The reason I wont let Johnboy fish by me on the ice, is i dont want all that extra weight around me, just like he says all meat ( about 300 lbs of it) LOL
We need Ice Johnboy, and as for the best buddy thing, yes Charm is my best buddy on the Ice, now she can pay me the five dollars she offered me to say it, Just kidding, As most of you know she is a good person with a heart of gold, dont get much better, other than that she sucks at fishing LOL


----------



## Big Daddy (Apr 6, 2004)

LOL! I've always found that when sliderville isn't out chopping down trees or rescuing kittens that she's a pretty good ice fisher. Much better than Greg or Johnboy.... LOL!!!!

Too bad this little cold snap isn't hanging around longer....I need to get on some ice somewhere...


----------



## greg3891 (Apr 19, 2004)

The part I said about her sucking at fishing, You should see her in action, she catches plenty of fish but wont give them to me, She tells me she is catch and release and i am flour and grease. Bring on the Ice


----------



## Whaler (Nov 16, 2004)

Reel Lady, I was wondering why we haven't heard from you lately. I thought maybe you moved to the Sunny South ( Bass country ). LOL Why don't you and your husband each buy a pair of waders and do some Steelhead fishing? Once you get the feel for it and start catching them you'll forget about catching Bass. For a REEL fight and a beautiful fish you can't beat a Steelhead. There may be some below the falls in Chagrin Falls but I doubt if many get over the dam at Gates Mills. Fish Gates Mills on downstream toward Lake Erie. It makes the Winter go fast when you can get out tere and either fish for Steelhead or go ice fishing. I Reely feel sorry for those who can't or won't fish during the Winter. Have a good day.


----------



## sliderville (Apr 21, 2004)

Thanks for all of the left handed compliments you guys.You guys were really making me LMAO. See what I mean about great guys Gitanes.
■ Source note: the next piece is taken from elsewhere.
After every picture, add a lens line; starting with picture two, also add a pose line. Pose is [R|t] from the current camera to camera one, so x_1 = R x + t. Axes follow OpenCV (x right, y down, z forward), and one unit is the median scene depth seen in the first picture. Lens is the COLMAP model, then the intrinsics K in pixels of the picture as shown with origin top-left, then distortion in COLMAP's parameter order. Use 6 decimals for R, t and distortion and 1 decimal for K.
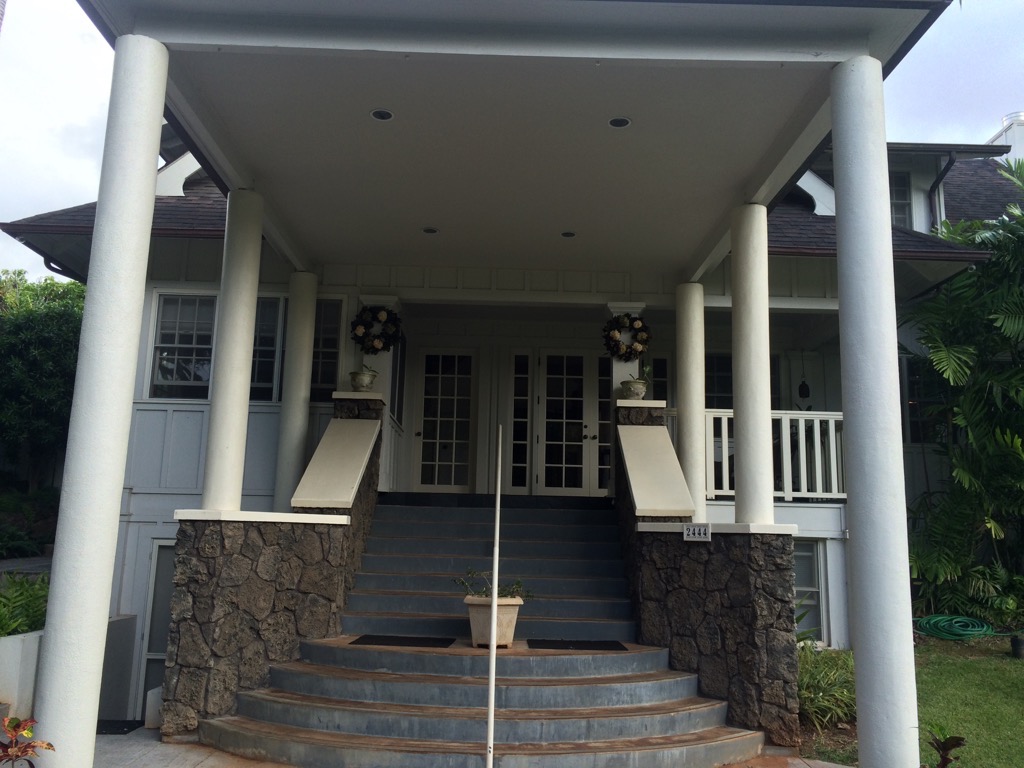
lens RADIAL K [[864.9, 0, 511.9], [0, 864.9, 381.6], [0, 0, 1]] dist [0.076954, -0.096875]
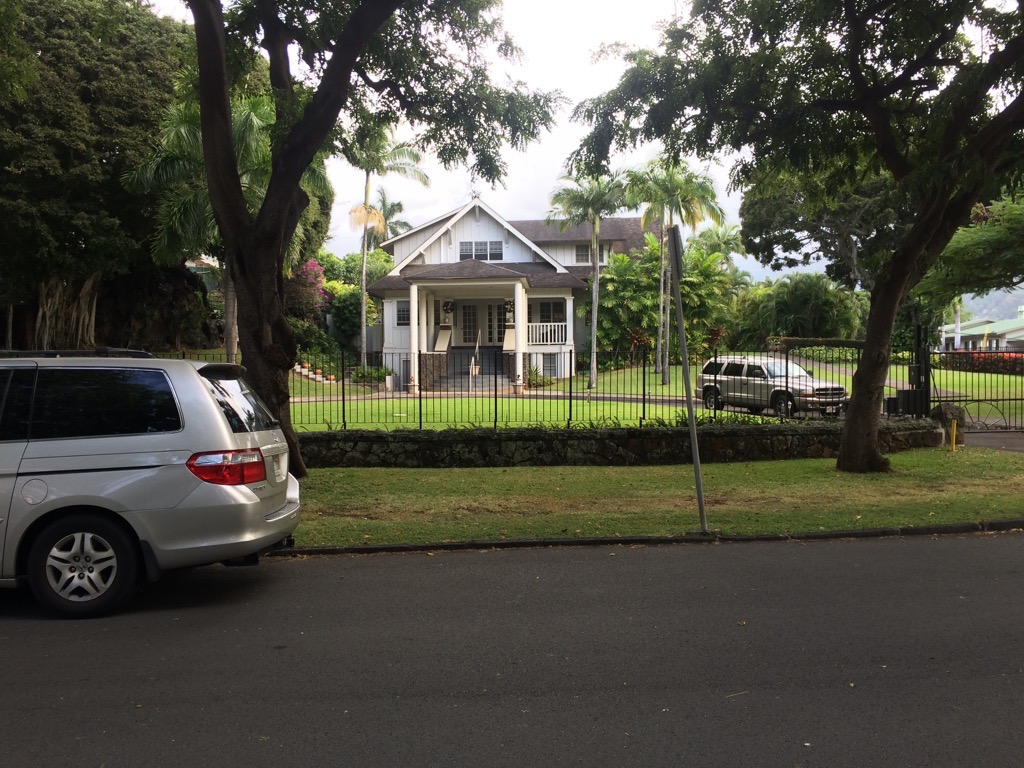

Sorry we got off the subject. You and your hubby need to hook up with a bunch of us on the ice. We have a blast. You are welcome to join us anytime.


----------



## snake69 (Sep 26, 2005)

If I couldn't get out for some type of fish/fishing in the winter, I believe that I would now reside in some sort of psychiatric ward!! Thank God for all the available ways to fish...winter & summer!!


----------